This github repository provides a brief summary of the paper The Effectiveness of Peer Prediction in Long-Term Forecasting and contains the datasets used in the paper.
The experiment was run on Amazon Mechanical Turk (MTurk) and consisted of two HITs -- a recruitment HIT and a forecasting HIT, where the recruited workers participated in the actual study. The forecasting HIT was posted on October 7 and was online till October 13. Out of all the recruited workers, we considered about 900 workers who were present for the entire forecasting HIT. The workers were randomly assigned to one of the following four treatments. See the main paper for details about the treatments.
- Scoring Rule (SR)
- Peer Prediction (PP)
- Scoring Rule + Peer Prediction (Rank) (SR+PPRank)
- Scoring Rule + Peer Prediction (SR+PP)
The figure above shows the details of the experiment. We asked the workers to provide forecasts on 18 different questions. There were three different categories of questions: (a) Sports, (b) Politics and Economy and (c) En-tertainment, with six questions from each category. The supplementary material includes the questions along with their outcomes.

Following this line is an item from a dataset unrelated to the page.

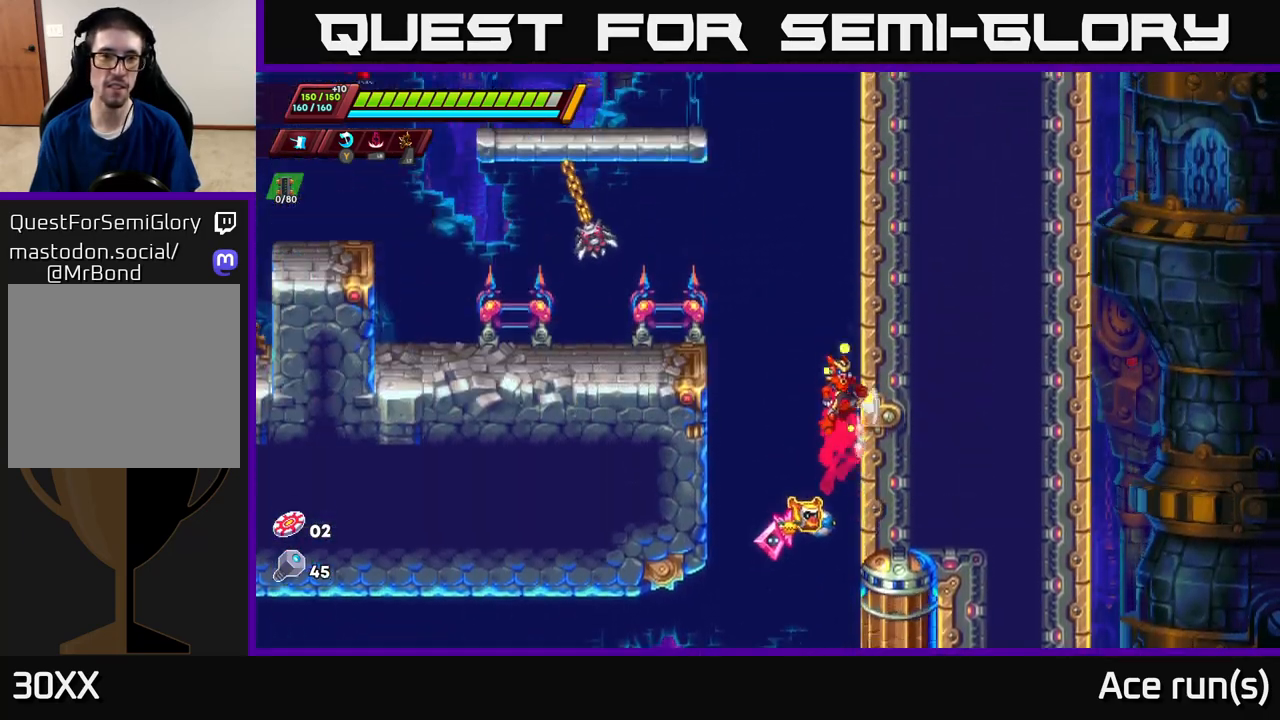
{"buttons": ["X"], "left_stick": "left", "right_stick": "center", "events": [[50, "A", "up"], [150, "A", "down"], [200, "left_stick", "left"], [433, "X", "down"], [467, "A", "up"], [500, "R2", "up"]]}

We find that peer-prediction incentives, whether in monetary or in non-monetary form such as rank, significantly improve engagement with the forecasting platform compared to basic, scoring rule based incentives. Furthermore, we used various aggregators to evaluate the accuracy of aggregated forecasts under different treatments, and found that treatments SR and SR+PPRank, perform best for both dynamic and easy questions, and signifcantly outperform the other treatments for some aggregators. The reader is encouraged to check out the main paper for further details of the analysis.
- Folder ./data/ contains three types of files.
- workers.csv contains the ids of the Turkers who were present for the entire forcasting HIT.
- answers-octn.csv contains the forecasts submitted to the platform until the end of the n-th day.
- ppscoren.csv contains the peer prediction scores computed at the end of the n-th day. We converted these scores to actual payments and also to non-monetary feedback.
- Folder ./src contains two script files.
- ppscore.csv computes the peer prediction scores. This file also includes the scoring matrix used to determine the peer prediction scores.
- analysis.Rmd is a R markdown file and contains many utilities for data wrangling and plots for various statistics like accuracy, returns, changes in forecasts etc.
If you use our dataset for further research, please cite our paper as:
- The Effectiveness of Peer Prediction in Long-Term Forecasting, Debmalya Mandal, David C. Parkes, and Goran Radanovic, In Proceedings of the Thirty-Fourth AAAI Conference on Artificial Intelligence (AAAI-2020).